Fast Parallel-in-Time Quasi-Boundary Value Methods for Backward Heat Conduction Problems

TL;DR

This paper introduces two novel parallel-in-time quasi-boundary value methods for regularizing ill-posed backward heat conduction problems, utilizing FFT-based diagonalization for efficient computation and providing convergence analysis and numerical validation.

Contribution

The paper presents new quasi-boundary value methods with block ω-circulant structure enabling efficient parallel-in-time solutions for backward heat problems, including convergence analysis.

Findings

Methods achieve optimal regularization parameter selection.

Numerical results demonstrate superior computational efficiency.

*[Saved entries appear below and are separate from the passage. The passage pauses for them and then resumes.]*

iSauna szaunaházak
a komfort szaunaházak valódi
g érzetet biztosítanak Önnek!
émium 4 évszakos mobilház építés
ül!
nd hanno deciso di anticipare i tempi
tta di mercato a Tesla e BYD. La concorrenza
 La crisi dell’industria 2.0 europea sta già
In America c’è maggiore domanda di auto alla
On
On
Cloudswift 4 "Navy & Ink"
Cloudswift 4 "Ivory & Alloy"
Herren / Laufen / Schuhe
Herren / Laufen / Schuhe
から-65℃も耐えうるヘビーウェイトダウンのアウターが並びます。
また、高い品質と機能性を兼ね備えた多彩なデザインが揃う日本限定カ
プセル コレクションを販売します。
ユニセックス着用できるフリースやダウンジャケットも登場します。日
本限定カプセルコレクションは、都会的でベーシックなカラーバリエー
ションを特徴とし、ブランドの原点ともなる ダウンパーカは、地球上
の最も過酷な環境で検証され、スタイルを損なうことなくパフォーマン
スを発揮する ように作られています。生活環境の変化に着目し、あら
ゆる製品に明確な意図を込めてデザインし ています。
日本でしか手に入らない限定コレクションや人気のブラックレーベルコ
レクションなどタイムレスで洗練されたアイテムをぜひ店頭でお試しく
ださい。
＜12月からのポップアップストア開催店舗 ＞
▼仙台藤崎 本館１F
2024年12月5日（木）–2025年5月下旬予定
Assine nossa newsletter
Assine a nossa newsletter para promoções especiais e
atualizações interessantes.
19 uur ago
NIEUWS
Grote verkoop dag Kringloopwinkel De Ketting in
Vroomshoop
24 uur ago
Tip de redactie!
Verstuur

FFT-based solver effectively handles large-scale problems.

Abstract

In this paper we proposed two new quasi-boundary value methods for regularizing the ill-posed backward heat conduction problems. With a standard finite difference discretization in space and time, the obtained all-at-once nonsymmetric sparse linear systems have the desired block $\omega$-circulant structure, which can be utilized to design an efficient parallel-in-time (PinT) direct solver that built upon an explicit FFT-based diagonalization of the time discretization matrix. Convergence analysis is presented to justify the optimal choice of the regularization parameter. Numerical examples are reported to validate our analysis and illustrate the superior computational efficiency of our proposed PinT methods.